* [Recorded information]:

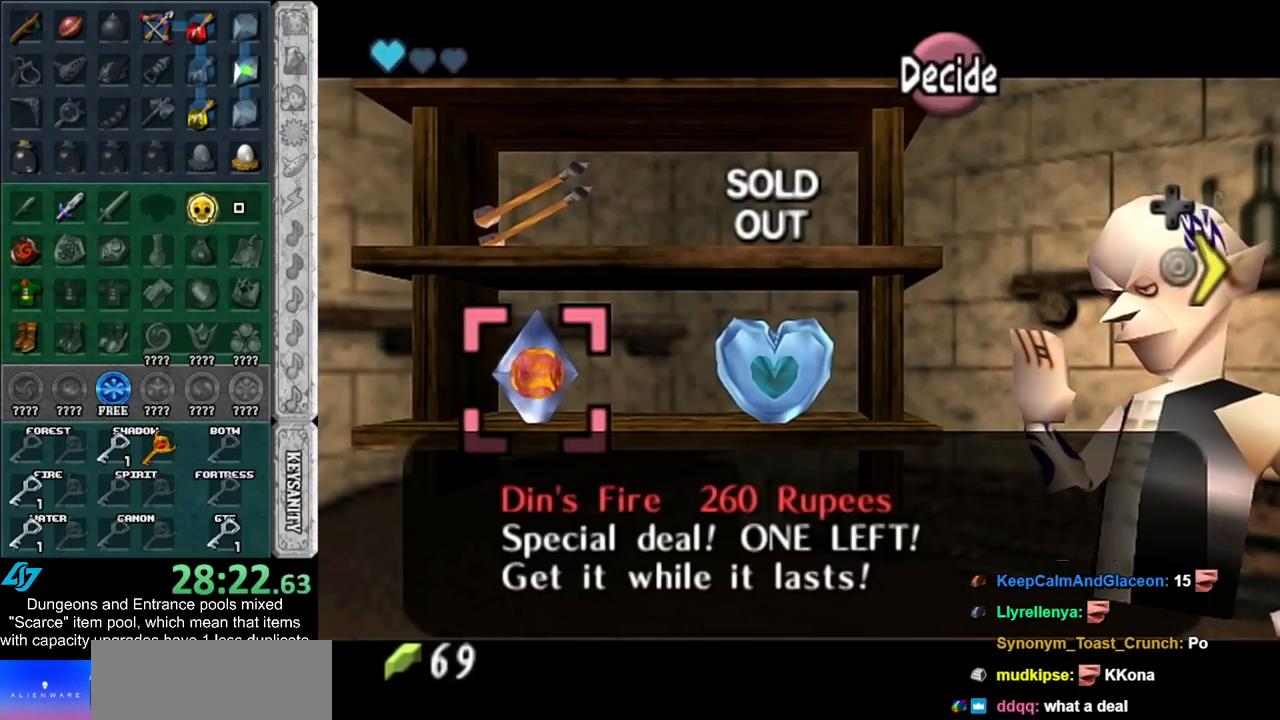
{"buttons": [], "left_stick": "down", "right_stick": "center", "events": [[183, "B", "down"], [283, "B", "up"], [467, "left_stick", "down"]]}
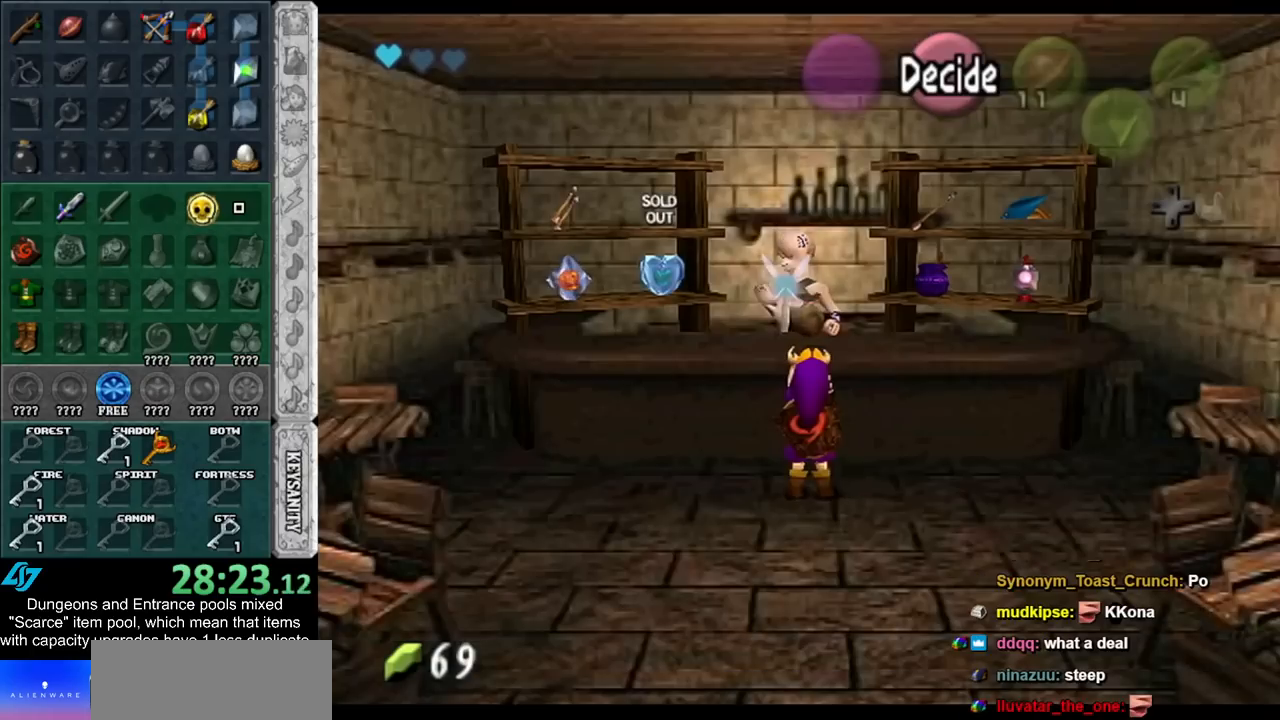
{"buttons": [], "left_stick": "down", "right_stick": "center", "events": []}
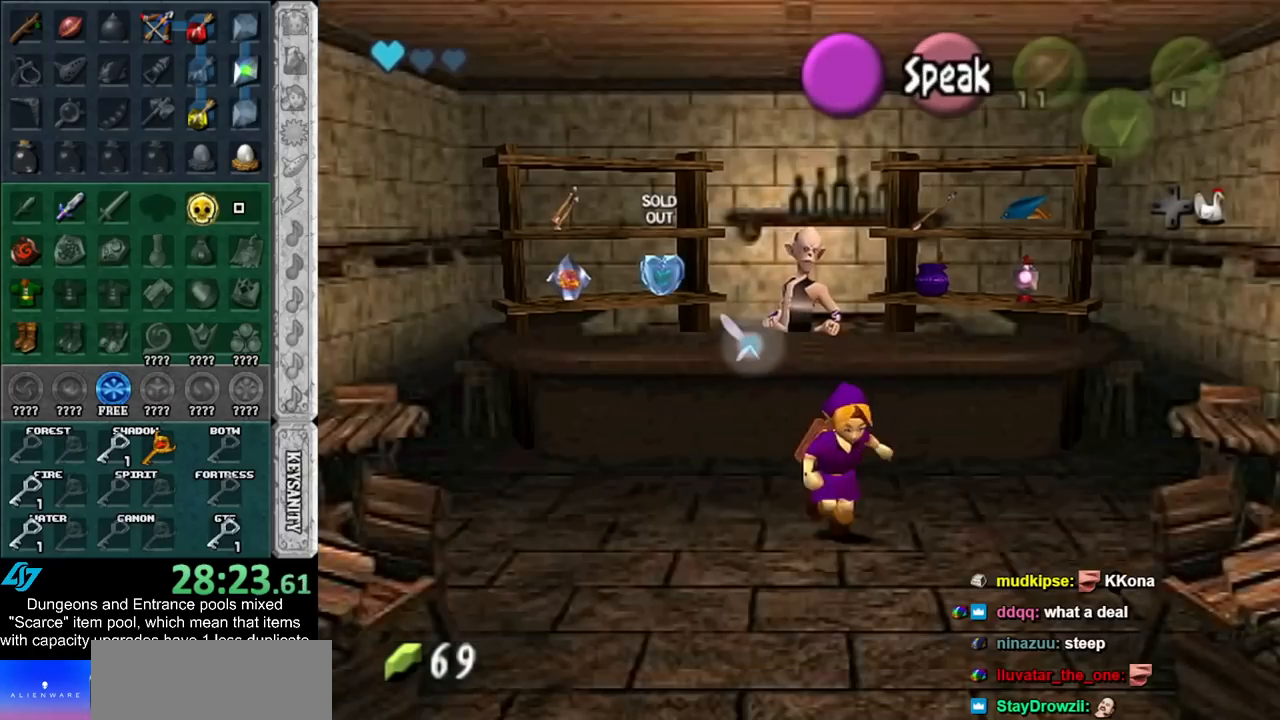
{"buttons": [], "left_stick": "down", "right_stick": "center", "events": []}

* [Exercise details]: Please copy the data above exactly; the pictures do not belong in the copy.

* [Answer space]:
{"buttons": [], "left_stick": "down", "right_stick": "center", "events": [[183, "B", "down"], [283, "B", "up"], [467, "left_stick", "down"]]}
{"buttons": [], "left_stick": "down", "right_stick": "center", "events": []}
{"buttons": [], "left_stick": "down", "right_stick": "center", "events": []}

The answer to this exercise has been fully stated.